Hey so after benzo withdrawal my back has been fucking killing me. It's cause I've been skipping yoga though and I suppose all the stress.
I'm going to be trying CBD oil pretty soon not only to try and cut back on the grass as it is controlling me if I have to go to a dispensary daily and smoke all of my weed no matter how much I spent that day except for one bong rip for the morning so I don't freak out. It would be real nice if I could find a dose of cannabis oil to take in the morning, that would hold me over for the day, and then only smoke at night. If I can get myself on a benzo taper after taking a plethora of messed up and different benzos and stabilize a little I am pretty sure I can do this too.

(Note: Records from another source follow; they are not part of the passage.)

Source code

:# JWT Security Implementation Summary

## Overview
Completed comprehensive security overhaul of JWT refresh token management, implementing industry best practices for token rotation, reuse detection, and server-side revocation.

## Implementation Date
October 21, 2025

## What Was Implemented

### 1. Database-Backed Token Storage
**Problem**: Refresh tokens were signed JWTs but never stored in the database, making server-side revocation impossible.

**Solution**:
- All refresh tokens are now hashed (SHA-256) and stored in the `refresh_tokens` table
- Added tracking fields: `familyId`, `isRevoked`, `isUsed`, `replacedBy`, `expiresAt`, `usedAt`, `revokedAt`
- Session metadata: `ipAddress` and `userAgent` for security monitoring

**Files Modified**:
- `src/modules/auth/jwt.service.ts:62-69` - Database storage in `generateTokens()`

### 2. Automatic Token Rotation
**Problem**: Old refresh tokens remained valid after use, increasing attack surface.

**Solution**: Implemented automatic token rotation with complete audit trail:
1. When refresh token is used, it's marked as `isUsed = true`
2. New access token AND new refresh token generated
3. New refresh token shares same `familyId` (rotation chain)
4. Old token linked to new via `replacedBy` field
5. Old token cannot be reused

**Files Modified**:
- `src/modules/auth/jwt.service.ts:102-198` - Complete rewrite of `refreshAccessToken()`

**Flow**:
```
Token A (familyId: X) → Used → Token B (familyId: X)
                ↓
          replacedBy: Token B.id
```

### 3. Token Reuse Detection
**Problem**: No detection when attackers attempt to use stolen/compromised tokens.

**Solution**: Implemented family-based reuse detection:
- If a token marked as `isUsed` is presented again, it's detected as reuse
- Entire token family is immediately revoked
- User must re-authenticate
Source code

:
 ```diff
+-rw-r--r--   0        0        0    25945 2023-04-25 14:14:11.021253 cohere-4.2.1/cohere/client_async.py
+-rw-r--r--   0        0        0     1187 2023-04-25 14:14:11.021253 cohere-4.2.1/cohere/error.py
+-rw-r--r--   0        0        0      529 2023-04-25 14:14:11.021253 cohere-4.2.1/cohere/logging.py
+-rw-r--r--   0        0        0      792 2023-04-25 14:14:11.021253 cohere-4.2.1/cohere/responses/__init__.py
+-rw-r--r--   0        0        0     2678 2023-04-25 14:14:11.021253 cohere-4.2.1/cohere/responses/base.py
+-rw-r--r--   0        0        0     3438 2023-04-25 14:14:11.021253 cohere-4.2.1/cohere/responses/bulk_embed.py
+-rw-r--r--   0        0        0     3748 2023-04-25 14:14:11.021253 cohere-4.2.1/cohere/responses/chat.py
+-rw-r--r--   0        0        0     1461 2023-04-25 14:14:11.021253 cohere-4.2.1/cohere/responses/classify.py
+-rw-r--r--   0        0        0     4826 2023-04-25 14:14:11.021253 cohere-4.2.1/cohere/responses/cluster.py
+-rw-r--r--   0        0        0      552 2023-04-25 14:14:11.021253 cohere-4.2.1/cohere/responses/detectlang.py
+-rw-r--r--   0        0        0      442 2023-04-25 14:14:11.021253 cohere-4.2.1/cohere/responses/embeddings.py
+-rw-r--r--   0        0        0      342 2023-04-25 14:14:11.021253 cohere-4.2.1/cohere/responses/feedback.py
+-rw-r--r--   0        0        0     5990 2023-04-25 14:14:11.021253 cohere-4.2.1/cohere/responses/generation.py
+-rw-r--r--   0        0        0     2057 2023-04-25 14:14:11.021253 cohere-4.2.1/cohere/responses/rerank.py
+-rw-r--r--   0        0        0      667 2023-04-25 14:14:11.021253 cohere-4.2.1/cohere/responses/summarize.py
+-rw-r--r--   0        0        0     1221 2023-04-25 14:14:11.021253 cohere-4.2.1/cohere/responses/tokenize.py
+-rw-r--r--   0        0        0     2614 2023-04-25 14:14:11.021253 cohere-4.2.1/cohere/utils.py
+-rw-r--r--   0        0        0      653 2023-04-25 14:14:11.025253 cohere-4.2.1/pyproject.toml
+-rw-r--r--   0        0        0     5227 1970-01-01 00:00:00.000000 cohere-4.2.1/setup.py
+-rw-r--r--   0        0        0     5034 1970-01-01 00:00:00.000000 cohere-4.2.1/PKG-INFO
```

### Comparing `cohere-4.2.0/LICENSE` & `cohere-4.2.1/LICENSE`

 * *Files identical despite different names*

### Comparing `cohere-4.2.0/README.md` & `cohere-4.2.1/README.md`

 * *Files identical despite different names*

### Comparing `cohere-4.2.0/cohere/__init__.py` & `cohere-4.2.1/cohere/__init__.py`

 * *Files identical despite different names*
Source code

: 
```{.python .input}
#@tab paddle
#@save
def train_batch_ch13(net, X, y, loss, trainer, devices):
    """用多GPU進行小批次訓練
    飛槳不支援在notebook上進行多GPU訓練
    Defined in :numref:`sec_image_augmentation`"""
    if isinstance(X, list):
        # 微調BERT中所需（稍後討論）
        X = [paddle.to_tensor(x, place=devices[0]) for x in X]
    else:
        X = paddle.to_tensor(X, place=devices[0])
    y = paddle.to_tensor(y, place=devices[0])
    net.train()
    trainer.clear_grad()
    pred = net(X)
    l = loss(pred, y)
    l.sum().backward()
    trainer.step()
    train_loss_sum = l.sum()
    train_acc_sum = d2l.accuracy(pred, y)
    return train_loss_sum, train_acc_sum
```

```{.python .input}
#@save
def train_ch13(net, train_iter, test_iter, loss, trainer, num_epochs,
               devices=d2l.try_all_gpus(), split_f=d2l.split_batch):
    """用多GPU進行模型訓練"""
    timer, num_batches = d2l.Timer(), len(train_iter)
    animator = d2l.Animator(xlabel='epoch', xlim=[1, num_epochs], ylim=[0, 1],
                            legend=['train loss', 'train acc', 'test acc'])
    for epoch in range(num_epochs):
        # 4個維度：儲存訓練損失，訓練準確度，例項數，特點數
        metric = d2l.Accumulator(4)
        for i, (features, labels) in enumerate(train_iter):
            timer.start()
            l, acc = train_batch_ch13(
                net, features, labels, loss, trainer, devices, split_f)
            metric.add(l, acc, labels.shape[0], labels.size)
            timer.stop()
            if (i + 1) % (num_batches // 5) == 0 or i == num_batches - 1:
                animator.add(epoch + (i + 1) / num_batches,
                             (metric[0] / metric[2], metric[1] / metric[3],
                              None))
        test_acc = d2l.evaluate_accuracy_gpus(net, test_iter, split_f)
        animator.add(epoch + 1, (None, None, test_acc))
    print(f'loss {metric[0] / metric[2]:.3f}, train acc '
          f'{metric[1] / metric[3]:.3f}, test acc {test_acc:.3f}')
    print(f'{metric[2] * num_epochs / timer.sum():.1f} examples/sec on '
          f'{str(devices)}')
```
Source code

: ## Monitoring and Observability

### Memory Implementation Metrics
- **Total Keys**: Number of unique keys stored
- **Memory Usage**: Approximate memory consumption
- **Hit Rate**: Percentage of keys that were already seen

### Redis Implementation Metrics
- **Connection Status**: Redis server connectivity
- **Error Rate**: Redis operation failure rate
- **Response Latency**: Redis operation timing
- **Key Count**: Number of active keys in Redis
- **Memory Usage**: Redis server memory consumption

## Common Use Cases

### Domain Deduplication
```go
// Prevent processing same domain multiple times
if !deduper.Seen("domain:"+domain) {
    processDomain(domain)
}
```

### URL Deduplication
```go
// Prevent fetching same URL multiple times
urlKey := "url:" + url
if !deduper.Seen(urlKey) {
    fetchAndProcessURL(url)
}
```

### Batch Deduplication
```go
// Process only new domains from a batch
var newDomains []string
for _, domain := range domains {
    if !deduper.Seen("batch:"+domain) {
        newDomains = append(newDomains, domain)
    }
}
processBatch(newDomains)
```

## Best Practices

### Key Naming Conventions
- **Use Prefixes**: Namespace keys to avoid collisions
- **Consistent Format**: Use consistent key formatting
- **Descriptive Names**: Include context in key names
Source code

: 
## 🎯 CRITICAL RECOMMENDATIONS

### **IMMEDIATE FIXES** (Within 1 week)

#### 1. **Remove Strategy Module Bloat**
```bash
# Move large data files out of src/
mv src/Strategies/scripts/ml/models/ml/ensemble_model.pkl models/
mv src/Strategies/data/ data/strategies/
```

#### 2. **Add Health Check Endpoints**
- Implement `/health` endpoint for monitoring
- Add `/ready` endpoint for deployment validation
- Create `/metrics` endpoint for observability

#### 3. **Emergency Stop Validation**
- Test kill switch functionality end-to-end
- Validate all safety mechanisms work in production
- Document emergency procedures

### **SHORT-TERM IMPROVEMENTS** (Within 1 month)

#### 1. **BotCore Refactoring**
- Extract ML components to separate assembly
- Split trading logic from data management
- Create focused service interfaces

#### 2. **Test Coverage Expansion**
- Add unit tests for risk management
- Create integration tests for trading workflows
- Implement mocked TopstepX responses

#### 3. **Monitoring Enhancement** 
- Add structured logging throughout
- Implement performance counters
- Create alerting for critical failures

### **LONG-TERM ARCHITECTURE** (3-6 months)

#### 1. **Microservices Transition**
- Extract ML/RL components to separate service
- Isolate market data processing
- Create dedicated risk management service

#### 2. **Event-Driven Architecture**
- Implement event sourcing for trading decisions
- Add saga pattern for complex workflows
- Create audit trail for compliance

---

I am going to try pure CBD, and pure THC, and combine them in different ratios. I notice a 70% indica and a 30% sativa plant is miserable to me. They just put me to sleep it's so damn annoying, I need pure indica. Weed is such a finicky drug but that allows it to be used for so many purposes. That 70/30 would be great for someone else but it makes me feel retarded and depressed instead of focussed and happy like the pure indica hindu kush. I've noticed this consistently among different strains it's worth exploring. The effects can make it like multiple different drugs.
I'm just assuming at least some of you have tried medical cannabis for this. It helps me with every single symptom in some way except I get depressed if I use it too much. Anxious if I don't use it enough. So yeah if one strain of weed doesn't work they actually have drastically different effects. I have sworn off 70/30's lol it's trial and error. I like pure indica because it helps with my adult ADHD unless it's recreational. Then tropical sativa all the way.
I personally believe I developed that ADHD-like symptoms (not diagnosed but I have friends with it I know I have symptoms of it) - I feel that they came out because I couldn't concentrate for so long due to the pain. So I forgot how to concentrate, same with the panic attacks, and above all, the depression. All of that absolutely damaged my IQ. I waited 2 years before even starting treatment (I had to, for a specialist) and I was left alone with those issues during that time period. I had what I would refer to as a psychotic break and I've never been the same. My friend was saying it almost sounds like PTSD. I have to wait 2 years to get into a psychiatrist as well (actually, they won't even put me on a waiting list unless I threaten suicide or something) so I am thinking of paying for a psychologist but I'd probably end up wasting weed money and getting into a very serious confrontation. Borderline folk are notoriously difficult in therapy.
Yeah I'd love sleepy time tea I have chamomile should start drinking it if I get 4 hour sleeps most nights, around that much. It became the standard so I don't really notice anymore but I think that might be contributing to how depressed I am.